Mercedes C-Klasse 2014: Innenraum mit Technik-Armada

Kleines S

Lange vor Marktstart gewährt Daimler einen Blick auf den Innenraum und die Technik der neuen Mercedes C-Klasse

Die optische Nähe zur großen S-Klasse war in den letzten drei Jahrzehnten stets ein Wesenszug der Mittelklasse-Limousinen von Mercedes, aber Optik allein ist im Jahr 2014 nicht genug. Stärker als jemals zuvor orientiert sich die neue Mercedes C-Klasse auch technisch an der Luxusklasse und bringt sogar Features in die Mittelklasse, die kein Mercedes zuvor bieten konnte.

Mercedes C-Klasse 2014: Innenraum mit Technik-Armada

Beim ersten Blick auf das Interieur fallen sofort die geschwungenen Linien, das freistehende Display und reduzierte Anzahl an Knöpfchen ins Auge, stattdessen thronen ein Controller und ein Touchpad auf der Mittelkonsole. Das Display fällt mit 7,0 bis 8,4 Zoll deutlich größer als bisher aus und soll zudem mit gestochen scharfer Auflösung und kräftigen Farben beeindrucken.

Materialien und Wertanmutung sollen laut Interieurdesign-Chef Hartmut Sinkwitz eine für die Mittelklasse einmalige Qualität bieten und wie das Exterieur-Design an die S-Klasse erinnern. Dazu soll auch der Fahrkomfort beitragen, denn mit der adaptiven Mercedes Airmativ bringen die Schwaben die erste Luftfederung in die Mittelklasse.

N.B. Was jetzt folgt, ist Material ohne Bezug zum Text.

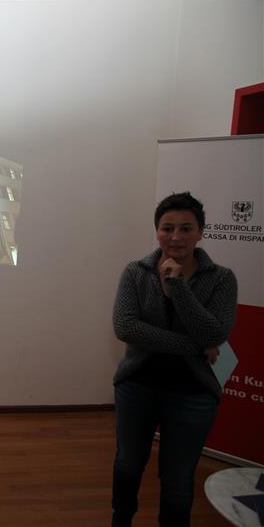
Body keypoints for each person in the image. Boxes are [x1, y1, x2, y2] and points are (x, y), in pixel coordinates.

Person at [111, 192, 238, 527]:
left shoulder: (221, 279)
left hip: (193, 395)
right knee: (127, 465)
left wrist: (178, 286)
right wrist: (195, 347)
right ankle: (121, 520)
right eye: (167, 228)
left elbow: (214, 333)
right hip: (137, 387)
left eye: (186, 228)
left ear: (200, 232)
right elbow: (126, 327)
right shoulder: (136, 272)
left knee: (178, 479)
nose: (176, 236)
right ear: (157, 232)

Neuland für Mercedes ist auch das optionale Head Up-Display, das wichtige Informationen direkt in das Blickfeld des Fahrers projiziert. So entsteht der Eindruck von über der Motorhaube schwebenden Zahlen und Symbolen, der häufige Blick auf den Tacho kann entfallen. Angezeigt werden unter anderem die gefahrene Geschwindigkeit, die erlaubte Geschwindigkeit und Navigationshinweise.

Von der E- und S-Klasse übernimmt die Baureihe W205 eine ganze Armada von Assistenzsystemen, darunter die die Stereo-Kamera zum Erkennen von Gefahren aus dem Querverkehr und auch die Nah-, Fern- und Heckradar-Systeme, die dem Bordcomputer ein umfangreiches Bild von der Umgebung liefern und so maximale Sicherheit bieten sollen.

Trotz der massiven Technik-Aufrüstung und weiter wachsender Abmessungen wird die Mercedes C-Klasse 2014 fast 100 Kilogramm leichter als die aktuelle Generation. Vom geringeren Gewicht profitieren Fahrleistungen, Verbrauch und Effizienz. Möglich wird die Umkehr der Gewichtsspirale durch viele Karosserie-Teile aus Aluminium und eine ausgeklügelte Karosserie-Struktur mit ultrahochfesten Stählen, von denen auch die Verwindungssteifigkeit profitiert.

An die Seite der Limousine stellt Daimler noch 2014 das neue Mercedes C-Klasse T-Modell. Der Kombi wird die gleichen Assistenzsysteme und Komfort-Features erhalten, zusätzlich aber mit deutlich mehr Laderaum und Variabilität punkten. Angetrieben werden beide Varianten von Vier- und Sechszylinder-Motoren, auch zwei Hybrid-Varianten sind geplant. Auf Wunsch wird die neue Neungang-Automatik verbaut, die Mercedes noch in diesem Jahr auf den Markt bringt.